# Statistical Divergences for Learning and Inference: A Non-Asymptotic Viewpoint

Statistical divergences have been widely used in statistics and machine learning to measure the dissimilarity between probability distributions. This dissertation investigates their applications in statistical learning and inference. In the first part of this talk, I study the minimum Kullback-Leibler (KL) divergence estimation which is equivalent to the maximum likelihood estimation. It is well-known from the classical asymptotic theory that the properly centered and normalized estimator has a limiting Gaussian distribution with a sandwich covariance. I first establish a finite-sample bound for the estimator, characterizing its asymptotic behavior in a non-asymptotic fashion. An important feature of the bound is that its dimension dependency is characterized by the effective dimension -- the trace of the limiting sandwich covariance -- which can be much smaller than the parameter dimension in some regimes. I then illustrate how the bound can be used to obtain a confidence set whose shape is adapted to the optimization landscape induced by the loss function. In contrast to previous work which relied heavily on the strong convexity of the learning objective, I only assume the Hessian is lower bounded at optimum and allow it to gradually become degenerate. This property is formalized by the notion of pseudo self-concordance originating from convex optimization. Finally, I apply these techniques to semi-parametric estimation and derive state-of-the-art finite-sample bounds for double machine learning and orthogonal statistical learning.

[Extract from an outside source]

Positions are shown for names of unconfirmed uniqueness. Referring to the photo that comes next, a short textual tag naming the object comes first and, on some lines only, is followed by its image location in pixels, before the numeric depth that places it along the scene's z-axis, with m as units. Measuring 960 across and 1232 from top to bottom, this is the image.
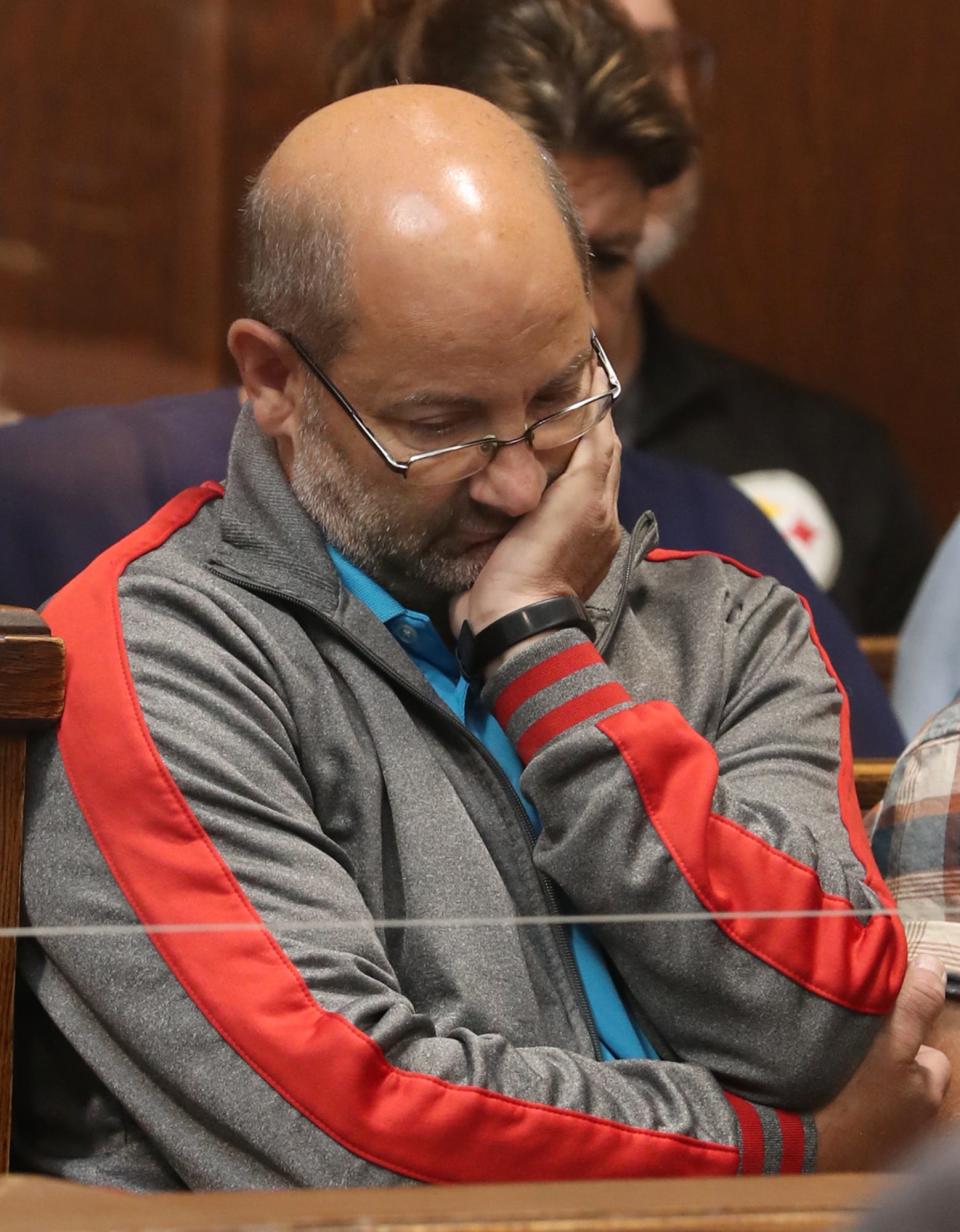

The second part of this talk focuses on the Schrödinger bridge problem – an information projection problem in which a reference measure is projected onto a linear subspace of probability distributions in terms of KL. This problem formalized in that way by Föllmer is equivalent to the entropy-regularized optimal transport problem which recently attracted significant attention from the statistics and machine learning communities. The corresponding two-sample problem has been well-studied using tools from the empirical process theory. I explore the independence testing problem by introducing a new independence criterion inspired by the Schrödinger bridge problem. A statistic for testing independence can be derived by estimating this criterion from data. With tools from the U-process theory and the optimal transport theory, I establish a non-asymptotic bound to characterize the convergence of the test statistic, and I show that the associated test has asymptotic power one under fixed alternatives. To compute the test statistic, a direct application of the Sinkhorn algorithm, usually used to solve the Schrödinger bridge problem, leads to an algorithm that scales quartically in both time and memory. I design an efficient algorithm by exploiting random feature approximations, achieving a quadratic time complexity and a linear space complexity. Finally, I illustrate the interest of the proposed criterion on bilingual data.